Edit: some code excerpts that illustrate my current method. Anything not particularly relevant to the concept has been removed
//part that compares them all to each other
for (int j=0; j<counter; j++) //counter holds # of DNA
for (int k=j+1; k<counter; k++)
int test = determineBestOverlap(DNArray[j],DNArray[k]);
//boring stuff
//part that compares strings. Definitely very inefficient,
//although I think the sheer number of comparisons is the main problem
int determineBestOverlap(string str1, string str2)
{
int maxCounter = 0, bestOffset = 0;
//basically just tries overlapping the strings every possible way
for (int j=0; j<str2.length(); j++)
{
int counter = 0, offset = 0;
while (str1[offset] == str2[j+offset] && str1[offset] != 'X')
{
counter++;
offset++;
}
if (counter > maxCounter)
{
maxCounter = counter;
bestOffset = j;
}
}
return maxCounter;
} //this simplified version doesn't account for flipped strings
Do you really need to know the match between ALL string pairs? If yes, then you will have to compare every string with every other string, which means you will need n^2/2 comparisons, and you will need one half terabyte of memory even if you just store one byte per string pair.
However, i assume what you really are interested in is long strings, those that have more than, say, 20 or 30 or even more than 80 characters in common, and you probably don't really want to know if two string pairs have 3 characters in common while 50 others are X and the remaining 47 don't match.

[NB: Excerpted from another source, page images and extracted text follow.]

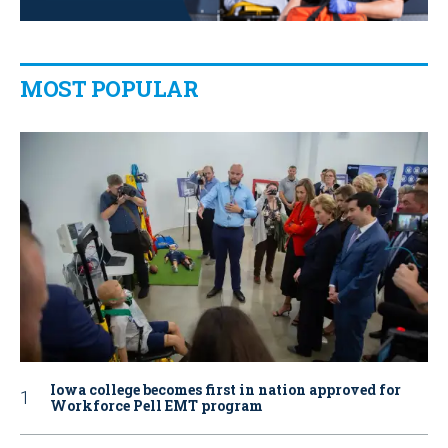
MOST POPULAR
Iowa college becomes first in nation approved for
Workforce Pell EMT program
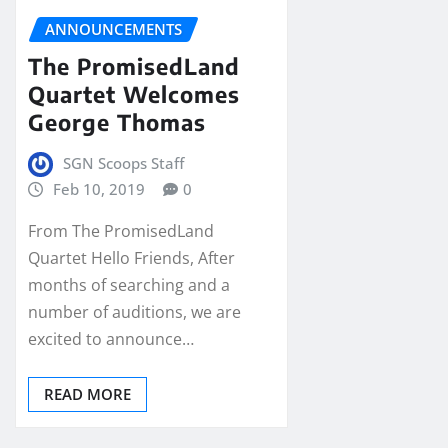
ANNOUNCEMENTS
The PromisedLand
Quartet Welcomes
George Thomas
SGN Scoops Staff
Feb 10, 2019
0
From The PromisedLand
Quartet Hello Friends, After
months of searching and a
number of auditions, we are
excited to announce…
READ MORE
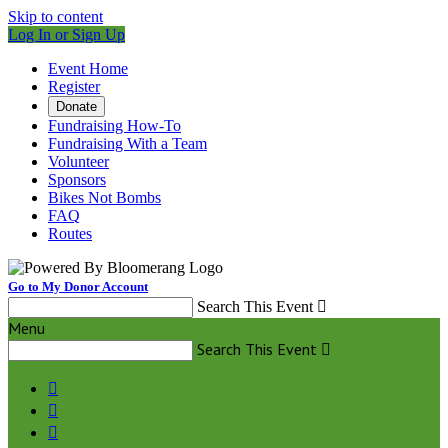
Skip to content
Log In or Sign Up
Event Home
Register
Donate
Fundraising How-To
Fundraising With a Team
Volunteer
Sponsors
Bikes Not Bombs
FAQ
Routes
Go to My Donor Account
Search This Event

Menu
Search This Event




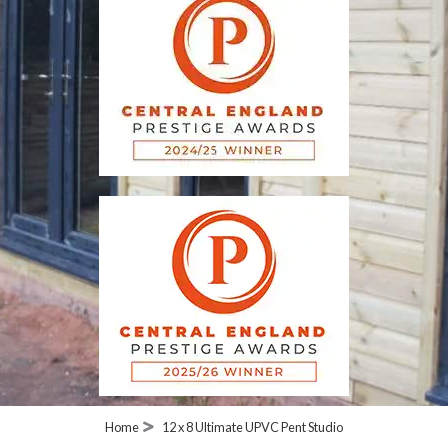
Home
12 x 8 Ultimate UPVC Pent Studio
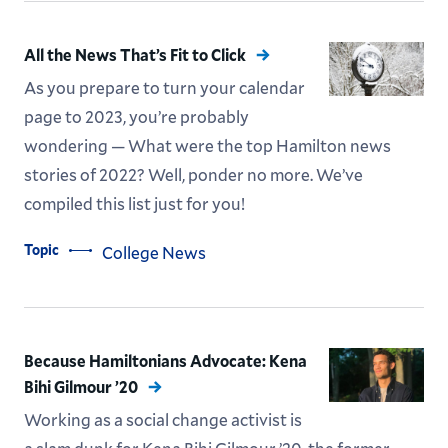
All the News That’s Fit to Click
As you prepare to turn your calendar
page to 2023, you’re probably
wondering — What were the top Hamilton news
stories of 2022? Well, ponder no more. We’ve
compiled this list just for you!
Topic
College News
Because Hamiltonians Advocate: Kena
Bihi Gilmour ’20
Working as a social change activist is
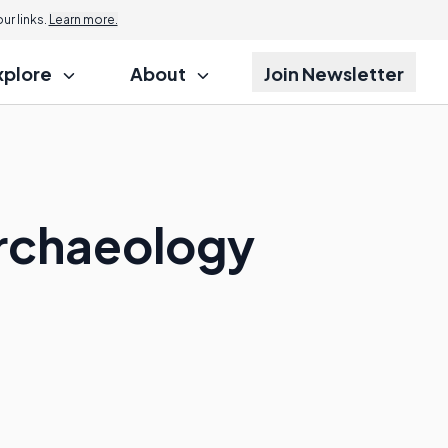
r links.
Learn more.
xplore
About
Join Newsletter
Archaeology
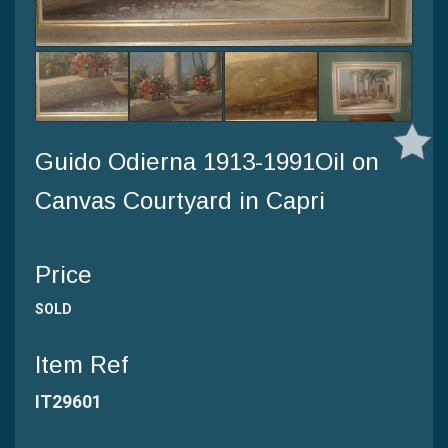
Guido Odierna 1913-1991Oil on
Canvas Courtyard in Capri
Price
SOLD
Item Ref
IT29601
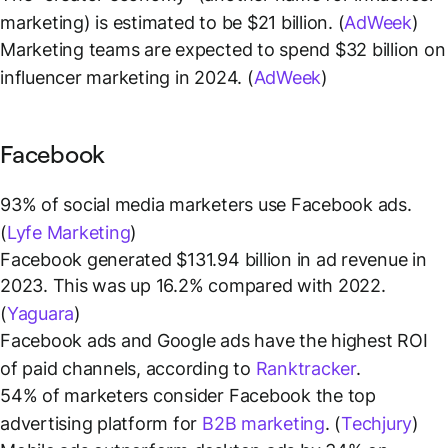
marketing) is estimated to be $21 billion. (
AdWeek
)
Marketing teams are expected to spend $32 billion on
influencer marketing in 2024. (
AdWeek
)
Facebook
93% of social media marketers use Facebook ads.
(
Lyfe Marketing
)
Facebook generated $131.94 billion in ad revenue in
2023. This was up 16.2% compared with 2022.
(
Yaguara
)
Facebook ads and Google ads have the highest ROI
of paid channels, according to
Ranktracker
.
54% of marketers consider Facebook the top
advertising platform for
B2B marketing
. (
Techjury
)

What i'd try if i were you - still without knowing if that fits your application - is:
1) From each string, extract the largest substring(s) that make(s) sense. I guess you want to ignore 'X'es at the start and end entirely, and if some "readable" parts are broken by a large number of 'X'es, it probably makes sense to treat the readable parts individually instead of using the longer string. A lot of this "which substrings are relevant?" depends on your data and application that i don't really know.

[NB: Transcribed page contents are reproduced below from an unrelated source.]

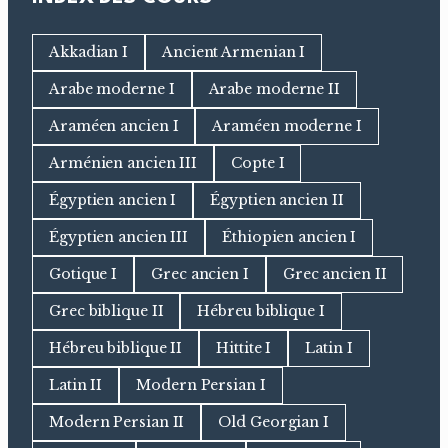
Akkadian I
Ancient Armenian I
Arabe moderne I
Arabe moderne II
Araméen ancien I
Araméen moderne I
Arménien ancien III
Copte I
Égyptien ancien I
Égyptien ancien II
Égyptien ancien III
Éthiopien ancien I
Gotique I
Grec ancien I
Grec ancien II
Grec biblique II
Hébreu biblique I
Hébreu biblique II
Hittite I
Latin I
Latin II
Modern Persian I
Modern Persian II
Old Georgian I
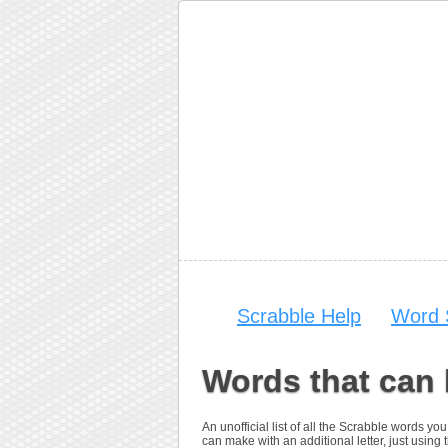
Scrabble Help
Word 
Words that can
An unofficial list of all the Scrabble words 
can make with an additional letter, just using t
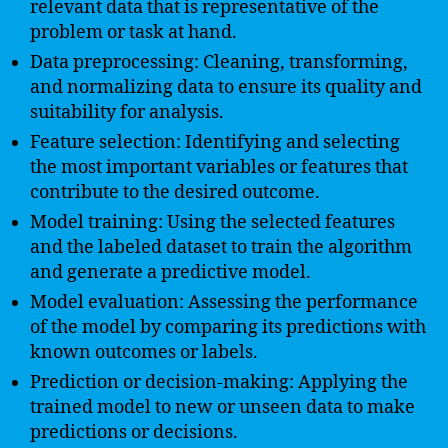
relevant data that is representative of the
problem or task at hand.
Data preprocessing: Cleaning, transforming,
and normalizing data to ensure its quality and
suitability for analysis.
Feature selection: Identifying and selecting
the most important variables or features that
contribute to the desired outcome.
Model training: Using the selected features
and the labeled dataset to train the algorithm
and generate a predictive model.
Model evaluation: Assessing the performance
of the model by comparing its predictions with
known outcomes or labels.
Prediction or decision-making: Applying the
trained model to new or unseen data to make
predictions or decisions.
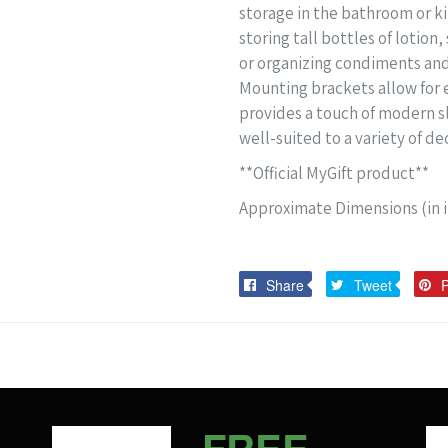
storage in the bathroom or kit
storing tall bottles of lotio
or organizing condiments and 
Mounting brackets allow for e
provides a touch of modern s
well-suited to a variety of de
**Official MyGift product**
Approximate Dimensions (in in
Share
Tweet
Share
Tweet
P
on
on
Facebook
Twitter
FREE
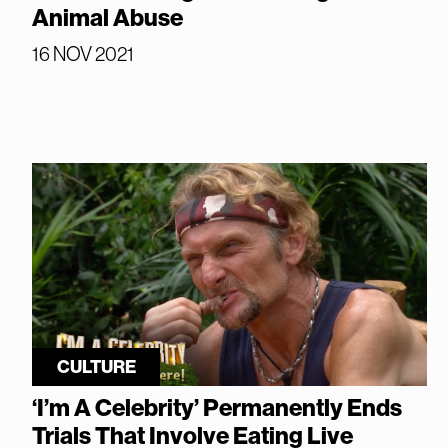
Animal Abuse
16 NOV 2021
CULTURE
‘I’m A Celebrity’ Permanently Ends
Trials That Involve Eating Live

2) Make a list of these longest substrings, together with the number of occurences of each substring. Order this list by string length. You may, but don't really have to, store the indexes of every original string together with the substring. You'll get something like (example)
AGCGCTXATCG 1
GAGXTGACCTG 2
.....
CGCXTATC 1
......
3) Now, from the top to the bottom of the list:
a) Set the "current string" to the string topmost on the list.
b) If the occurence count next to the current string is > 1, you found a match. Search your original strings for the substring if you haven't remembered the indexes, and mark the match.
c) Compare the current string with all strings of the same length, to find matches where some characters are X.
d) Remove the 1st character from the current string. If the resulting string is already in your table, increase its occurence counter by one, else enter it into the table.
e) Repeat 3b with the last, instead of the first, character removed from the current string.
f) Remove the current string from the list.
g) Repeat from 3a) until you run out of computing time, or your remaining strings become too short to be interesting.
If this is a better algorithm depends very much on your data and which comparisons you're really interested in. If your data is very random/you have very few matches, it will probably take longer than your original idea. But it might allow you to find the interesting parts first and skip the less interesting parts.
I don't see many ways to improve the fact that you need to compare each string with each other including shifting them, and that is by itself super long, a computation cluster seems the best approach.
The only thing I see how to improve is the string comparison by itself: replace A,C,T,G and X by binary patterns:
A = 0x01
C = 0x02
T = 0x04
G = 0x08
X = 0x0F
This way you can store one item on 4 bits, i.e. two per byte (this might not be a good idea though, but still a possible option to investigate), and then compare them quickly with a AND operation, so that you 'just' have to count how many consecutive non zero values you have. That's just a way to process the wildcard, sorry I don't have a better idea to reduce the complexity of the overall comparison.